An electric charge emits a symmetrical field, whether gravitational or repulsive. So left to itself, the charge goes nowhere. However, in an electric dipole, an interesting situation arises as shown in the following diagram:

effect

Consider positive charges “sucking into” the surrounding space, and negative charges “blowing” the surrounding space. By separating them at a fixed distance, the fields between the poles “occupy” or “cancel”, while the flow/distortion surrounding the entire dipole is skewed in one direction. The positive pole comes in from the left, the negative pole comes out from the right, and so the entire dipole propels itself to the left towards the positive pole.

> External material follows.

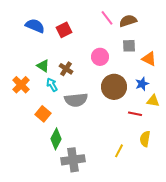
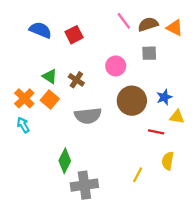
orange triangle: (149, 59) -> (175, 28), moved
cyan arrow: (52, 85) -> (23, 125), moved
orange square: (43, 114) -> (50, 99), moved

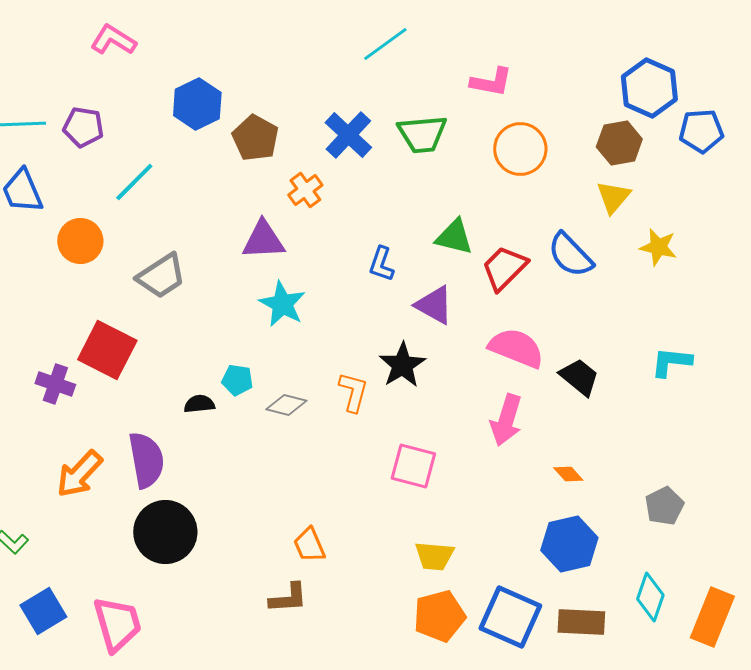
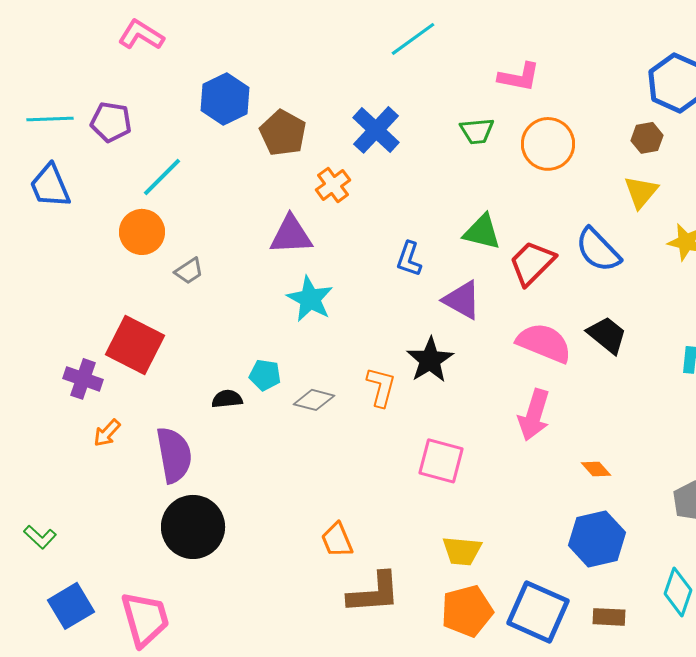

In a parallel plate capacitor, electrical fields outside the capacitor cancel each other out, but diverging and converging gravity fields do not cancel each other out, which is why a cell gravitator can accelerate to the positive pole without inducing or using external ionic wind effects.

Because electric fields are immensely stronger than gravity fields, it is generally not recognized by modern physics that electric charges contain net gravity fields because they are difficult to detect. Nevertheless, some experimental configurations confirm that this is so, such as the gravitator experiment, the different fall velocities or the pendulum sway periods of objects loaded in the opposite way.